PROVIDED ENTRIES
>>>

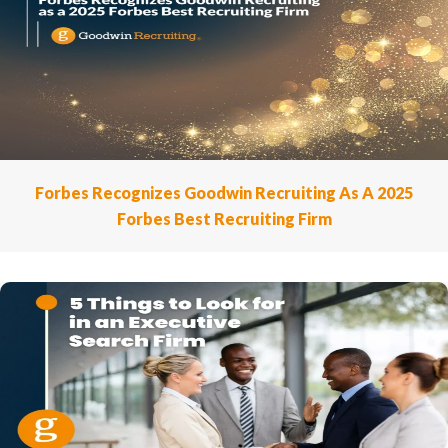
Forbes Recognizes Goodwin Recruiting As A 2025
Forbes Best Recruiting Firm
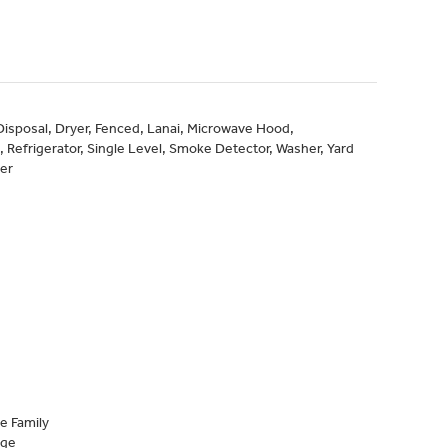
 Disposal, Dryer, Fenced, Lanai, Microwave Hood,
Refrigerator, Single Level, Smoke Detector, Washer, Yard
er
e Family
age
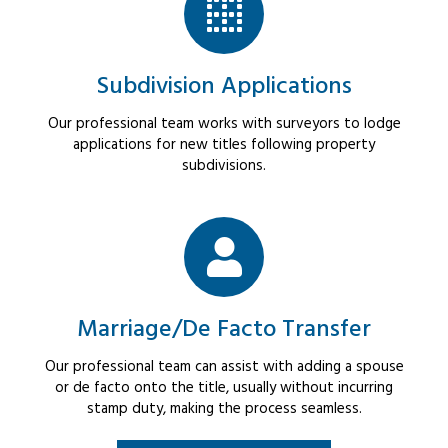
Subdivision Applications
Our professional team works with surveyors to lodge
applications for new titles following property
subdivisions.
Marriage/De Facto Transfer
Our professional team can assist with adding a spouse
or de facto onto the title, usually without incurring
stamp duty, making the process seamless.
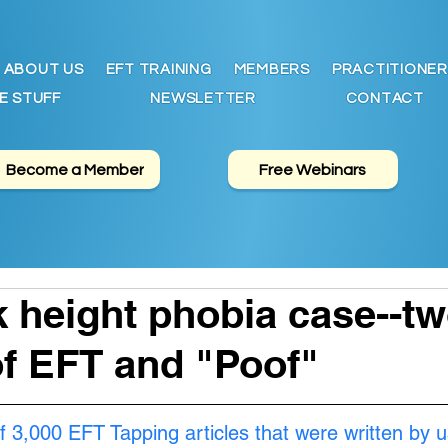
ABOUT US
EFT TRAINING
MEMBERS
PRACTITIONER
E STUFF
NEWSLETTER
CONTACT
Become a Member
Free Webinars
 height phobia case--t
f EFT and "Poof"
f 3,000 EFT Tapping articles that were written by u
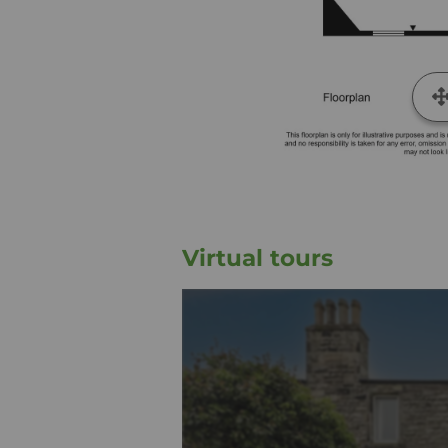
Virtual tours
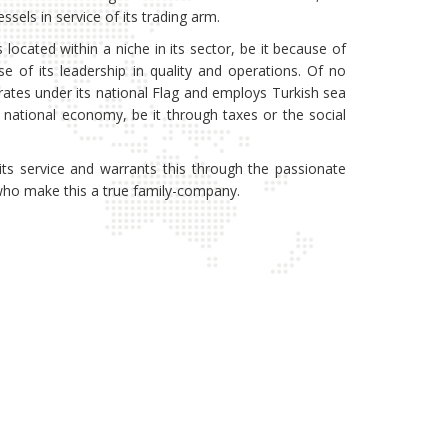
ssels in service of its trading arm.
s located within a niche in its sector, be it because of
se of its leadership in quality and operations. Of no
erates under its national Flag and employs Turkish sea
s national economy, be it through taxes or the social
its service and warrants this through the passionate
l who make this a true family-company.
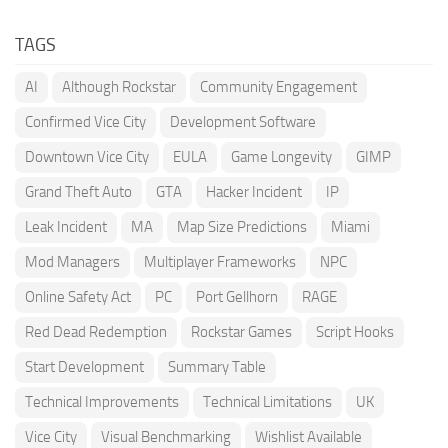
TAGS
AI
Although Rockstar
Community Engagement
Confirmed Vice City
Development Software
Downtown Vice City
EULA
Game Longevity
GIMP
Grand Theft Auto
GTA
Hacker Incident
IP
Leak Incident
MA
Map Size Predictions
Miami
Mod Managers
Multiplayer Frameworks
NPC
Online Safety Act
PC
Port Gellhorn
RAGE
Red Dead Redemption
Rockstar Games
Script Hooks
Start Development
Summary Table
Technical Improvements
Technical Limitations
UK
Vice City
Visual Benchmarking
Wishlist Available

<<<

PROBLEM TO SOLVE
Return the lines above word for word, leaving out the picture markers.

OUTPUT OF THE EXERCISE
Forbes Recognizes Goodwin Recruiting As A 2025
Forbes Best Recruiting Firm
 Disposal, Dryer, Fenced, Lanai, Microwave Hood,
Refrigerator, Single Level, Smoke Detector, Washer, Yard
er
e Family
age
Subdivision Applications
Our professional team works with surveyors to lodge
applications for new titles following property
subdivisions.
Marriage/De Facto Transfer
Our professional team can assist with adding a spouse
or de facto onto the title, usually without incurring
stamp duty, making the process seamless.
ABOUT US
EFT TRAINING
MEMBERS
PRACTITIONER
E STUFF
NEWSLETTER
CONTACT
Become a Member
Free Webinars
 height phobia case--t
f EFT and "Poof"
f 3,000 EFT Tapping articles that were written by u
Virtual tours
ssels in service of its trading arm.
s located within a niche in its sector, be it because of
se of its leadership in quality and operations. Of no
erates under its national Flag and employs Turkish sea
s national economy, be it through taxes or the social
its service and warrants this through the passionate
l who make this a true family-company.
TAGS
AI
Although Rockstar
Community Engagement
Confirmed Vice City
Development Software
Downtown Vice City
EULA
Game Longevity
GIMP
Grand Theft Auto
GTA
Hacker Incident
IP
Leak Incident
MA
Map Size Predictions
Miami
Mod Managers
Multiplayer Frameworks
NPC
Online Safety Act
PC
Port Gellhorn
RAGE
Red Dead Redemption
Rockstar Games
Script Hooks
Start Development
Summary Table
Technical Improvements
Technical Limitations
UK
Vice City
Visual Benchmarking
Wishlist Available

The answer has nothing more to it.